Lavscam and Trudeau’s speech

Yesterday Trudeau spoke on the allegations by Judy Wilson-Reyboud.  Rather than helping, he did exactly what one should not do when something like this happens.  Instead of accepting responsibility and promising it won’t happen again, he just makes excuses.  This comes across as someone who is arrogant and out of touch.  People don’t expect politicians to be perfect and understand politicians sometimes make mistakes, but they expect them to show humility.  I remember in 2003 when Gordon Campbell was busted for drunk driving in Hawaii.  This was an actual criminal offence so in many ways more serious and could have been a career ender.  Instead of denying it or making excuses, he fessed up admitted it was a mistake and promised not to do it again.  As a result his approval rating actually went up and in the subsequent election this was never once raised during the campaign.  That is the proper way to handle such thing.

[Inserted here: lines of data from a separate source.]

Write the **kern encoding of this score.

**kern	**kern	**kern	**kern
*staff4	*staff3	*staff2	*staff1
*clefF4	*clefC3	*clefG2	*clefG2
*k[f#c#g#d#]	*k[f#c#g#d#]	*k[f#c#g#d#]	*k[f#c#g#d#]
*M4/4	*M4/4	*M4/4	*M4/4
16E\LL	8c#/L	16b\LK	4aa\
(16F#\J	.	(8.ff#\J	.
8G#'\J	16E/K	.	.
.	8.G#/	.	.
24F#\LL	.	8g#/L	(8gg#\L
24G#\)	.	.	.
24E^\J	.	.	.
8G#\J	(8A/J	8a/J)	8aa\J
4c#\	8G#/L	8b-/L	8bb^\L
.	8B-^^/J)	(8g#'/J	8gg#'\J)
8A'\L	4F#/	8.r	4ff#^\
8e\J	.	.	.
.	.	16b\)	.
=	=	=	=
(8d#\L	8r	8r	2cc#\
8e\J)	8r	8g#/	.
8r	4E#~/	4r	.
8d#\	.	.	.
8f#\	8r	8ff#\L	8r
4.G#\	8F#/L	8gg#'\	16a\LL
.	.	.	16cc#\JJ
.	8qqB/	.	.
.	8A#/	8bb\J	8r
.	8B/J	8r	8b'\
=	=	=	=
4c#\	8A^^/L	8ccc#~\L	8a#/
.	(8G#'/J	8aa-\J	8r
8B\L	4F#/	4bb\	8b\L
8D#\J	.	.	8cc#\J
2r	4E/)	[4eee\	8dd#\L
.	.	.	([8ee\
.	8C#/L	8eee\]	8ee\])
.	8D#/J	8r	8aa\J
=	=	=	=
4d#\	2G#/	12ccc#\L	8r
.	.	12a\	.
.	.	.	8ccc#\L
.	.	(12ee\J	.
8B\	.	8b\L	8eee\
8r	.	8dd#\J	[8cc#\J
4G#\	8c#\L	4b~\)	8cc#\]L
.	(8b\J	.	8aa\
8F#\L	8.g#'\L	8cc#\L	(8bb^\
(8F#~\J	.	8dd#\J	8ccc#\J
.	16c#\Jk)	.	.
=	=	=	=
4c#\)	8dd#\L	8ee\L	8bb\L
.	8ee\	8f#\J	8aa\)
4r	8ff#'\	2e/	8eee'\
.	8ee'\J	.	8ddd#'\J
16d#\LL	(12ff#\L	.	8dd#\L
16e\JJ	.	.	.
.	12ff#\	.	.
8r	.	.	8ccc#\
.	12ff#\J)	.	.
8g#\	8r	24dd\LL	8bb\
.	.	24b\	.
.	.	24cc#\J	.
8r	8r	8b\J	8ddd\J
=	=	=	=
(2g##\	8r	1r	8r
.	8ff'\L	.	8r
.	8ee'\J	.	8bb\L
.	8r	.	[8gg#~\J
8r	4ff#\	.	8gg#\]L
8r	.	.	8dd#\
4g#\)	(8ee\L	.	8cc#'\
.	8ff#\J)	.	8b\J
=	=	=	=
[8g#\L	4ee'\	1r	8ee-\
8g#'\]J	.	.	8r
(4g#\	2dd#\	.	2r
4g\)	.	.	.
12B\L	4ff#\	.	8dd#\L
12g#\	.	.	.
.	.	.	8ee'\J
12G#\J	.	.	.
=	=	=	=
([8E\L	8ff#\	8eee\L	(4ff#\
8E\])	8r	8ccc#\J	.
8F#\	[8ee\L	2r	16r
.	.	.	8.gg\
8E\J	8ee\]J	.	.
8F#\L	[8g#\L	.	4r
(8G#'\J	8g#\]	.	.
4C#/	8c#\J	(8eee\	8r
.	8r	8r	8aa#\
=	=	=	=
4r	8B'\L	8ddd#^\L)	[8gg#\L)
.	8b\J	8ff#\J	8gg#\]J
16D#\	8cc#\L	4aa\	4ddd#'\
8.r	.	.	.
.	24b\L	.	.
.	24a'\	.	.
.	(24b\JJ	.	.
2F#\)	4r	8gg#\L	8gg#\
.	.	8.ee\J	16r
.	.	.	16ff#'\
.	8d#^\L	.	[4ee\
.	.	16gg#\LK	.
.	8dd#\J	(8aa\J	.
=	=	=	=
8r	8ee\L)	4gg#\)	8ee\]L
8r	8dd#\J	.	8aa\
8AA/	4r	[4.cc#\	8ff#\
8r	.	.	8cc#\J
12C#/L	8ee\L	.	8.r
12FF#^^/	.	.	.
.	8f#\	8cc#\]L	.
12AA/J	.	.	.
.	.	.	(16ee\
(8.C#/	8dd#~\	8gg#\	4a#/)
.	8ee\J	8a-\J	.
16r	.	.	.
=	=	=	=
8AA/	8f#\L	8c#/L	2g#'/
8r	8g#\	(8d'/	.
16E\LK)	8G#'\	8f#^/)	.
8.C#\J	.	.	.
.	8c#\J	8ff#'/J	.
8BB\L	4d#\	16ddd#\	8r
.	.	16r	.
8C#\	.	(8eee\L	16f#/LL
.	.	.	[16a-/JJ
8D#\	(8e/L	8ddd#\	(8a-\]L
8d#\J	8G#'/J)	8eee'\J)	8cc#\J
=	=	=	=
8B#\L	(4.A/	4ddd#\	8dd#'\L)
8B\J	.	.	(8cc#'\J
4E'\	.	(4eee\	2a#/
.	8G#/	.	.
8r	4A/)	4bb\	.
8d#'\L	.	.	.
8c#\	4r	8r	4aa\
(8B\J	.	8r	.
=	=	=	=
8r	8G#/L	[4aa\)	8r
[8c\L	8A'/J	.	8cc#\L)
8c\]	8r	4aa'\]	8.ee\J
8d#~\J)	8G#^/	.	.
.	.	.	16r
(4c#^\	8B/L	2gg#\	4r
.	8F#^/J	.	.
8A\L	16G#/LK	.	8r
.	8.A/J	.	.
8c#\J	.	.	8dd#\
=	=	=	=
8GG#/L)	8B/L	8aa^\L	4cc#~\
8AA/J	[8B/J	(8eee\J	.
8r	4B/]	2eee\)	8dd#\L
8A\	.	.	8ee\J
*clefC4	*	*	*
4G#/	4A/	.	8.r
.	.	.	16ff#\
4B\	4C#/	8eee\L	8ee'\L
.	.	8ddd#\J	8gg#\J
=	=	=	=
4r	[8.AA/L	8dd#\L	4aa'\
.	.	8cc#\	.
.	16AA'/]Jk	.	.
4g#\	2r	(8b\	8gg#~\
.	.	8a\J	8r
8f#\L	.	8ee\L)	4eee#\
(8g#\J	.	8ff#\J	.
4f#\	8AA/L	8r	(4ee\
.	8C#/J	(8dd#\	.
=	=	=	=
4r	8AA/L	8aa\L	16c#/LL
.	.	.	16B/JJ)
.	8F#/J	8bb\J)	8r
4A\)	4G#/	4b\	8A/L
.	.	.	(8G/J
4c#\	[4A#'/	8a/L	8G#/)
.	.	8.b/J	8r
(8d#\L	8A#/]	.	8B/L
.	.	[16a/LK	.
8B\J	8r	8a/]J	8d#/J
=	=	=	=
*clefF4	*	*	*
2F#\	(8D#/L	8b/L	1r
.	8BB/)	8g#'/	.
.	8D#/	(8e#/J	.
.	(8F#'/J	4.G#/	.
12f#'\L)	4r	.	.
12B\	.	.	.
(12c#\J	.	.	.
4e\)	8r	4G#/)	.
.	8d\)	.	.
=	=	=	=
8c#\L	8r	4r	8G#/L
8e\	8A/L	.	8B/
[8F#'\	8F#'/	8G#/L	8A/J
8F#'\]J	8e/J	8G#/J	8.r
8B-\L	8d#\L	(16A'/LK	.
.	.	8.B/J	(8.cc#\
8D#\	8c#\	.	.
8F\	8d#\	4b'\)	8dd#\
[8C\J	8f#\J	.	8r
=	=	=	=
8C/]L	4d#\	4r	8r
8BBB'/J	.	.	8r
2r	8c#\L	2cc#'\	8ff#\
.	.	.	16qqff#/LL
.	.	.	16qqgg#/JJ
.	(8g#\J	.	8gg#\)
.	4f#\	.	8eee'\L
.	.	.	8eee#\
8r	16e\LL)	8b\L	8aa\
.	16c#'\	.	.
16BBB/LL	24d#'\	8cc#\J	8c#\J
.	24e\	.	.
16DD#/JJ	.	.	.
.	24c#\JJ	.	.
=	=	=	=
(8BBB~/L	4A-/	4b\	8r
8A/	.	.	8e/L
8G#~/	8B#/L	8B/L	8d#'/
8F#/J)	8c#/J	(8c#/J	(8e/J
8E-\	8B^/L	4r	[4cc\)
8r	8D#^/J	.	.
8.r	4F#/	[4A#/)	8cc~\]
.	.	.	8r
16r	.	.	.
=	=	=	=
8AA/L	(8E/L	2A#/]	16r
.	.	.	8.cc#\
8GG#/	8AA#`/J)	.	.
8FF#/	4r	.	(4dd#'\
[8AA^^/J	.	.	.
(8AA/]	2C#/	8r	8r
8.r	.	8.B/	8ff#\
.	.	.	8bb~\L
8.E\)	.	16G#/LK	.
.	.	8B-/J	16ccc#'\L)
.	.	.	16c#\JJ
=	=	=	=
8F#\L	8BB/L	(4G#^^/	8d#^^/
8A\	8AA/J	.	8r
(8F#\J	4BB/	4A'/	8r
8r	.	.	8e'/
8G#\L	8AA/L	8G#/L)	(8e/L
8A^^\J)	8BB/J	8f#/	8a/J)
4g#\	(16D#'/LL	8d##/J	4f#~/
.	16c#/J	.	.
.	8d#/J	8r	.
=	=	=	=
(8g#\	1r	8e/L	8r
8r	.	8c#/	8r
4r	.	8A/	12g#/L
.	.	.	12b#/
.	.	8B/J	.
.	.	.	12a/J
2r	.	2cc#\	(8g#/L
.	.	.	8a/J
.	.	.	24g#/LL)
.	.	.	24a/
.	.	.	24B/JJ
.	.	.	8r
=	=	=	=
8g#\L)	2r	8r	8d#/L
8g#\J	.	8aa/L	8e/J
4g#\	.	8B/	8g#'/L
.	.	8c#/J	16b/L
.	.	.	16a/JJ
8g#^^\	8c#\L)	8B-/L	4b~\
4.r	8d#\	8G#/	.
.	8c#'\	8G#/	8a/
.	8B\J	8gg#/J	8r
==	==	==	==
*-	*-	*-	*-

As for what impact this will have on public opinion, it is tough to say and more importantly whatever short term impact may not necessarily play out in October.  It certainly doesn’t help Trudeau, but it is not necessarily fatal.  Other issues will come up and more importantly if it looks like the Tories have a good shot at winning, Scheer will come under increased scrutiny and if people decide he is more risky than Trudeau, many might plug their noses and vote for Trudeau.  Likewise even if it has no impact immediately, that doesn’t mean it won’t on election day as there is still more to this and more importantly if the opposition is able to tie it into some greater narrative of why Trudeau needs to be defeated it could be more damaging than initial polls suggest.   With increasing polarization, I don’t think you will see a massive swing.  After all while 10 point drops in one week are not unheard of, usually they only happen when a party has sky high numbers to begin with thus the drop is more of a correction.  This happened with Trudeau’s Aga Khan vacation in December 2016, Brad Wall’s austerity budget in spring 2017, and to Paul Martin when sponsorship scandal first came out in early 2004 (note he was at 50% before, fell to high 30s).  But Trudeau’s numbers are not sky high and so most Liberal voters now are hardcore as opposed to soft ones.  Still due to the way our first past the post system works, you don’t need a big swing in votes to inflict serious damage.  After all Trudeau only beat Harper by 7.6% yet got almost double the number of seats so even a small drop in support can cost a party a lot of seats.  This is off course both good and bad news for the government.  Good news in that they can still recover, bad news in that the damage could be quite bad at the polls if they don’t.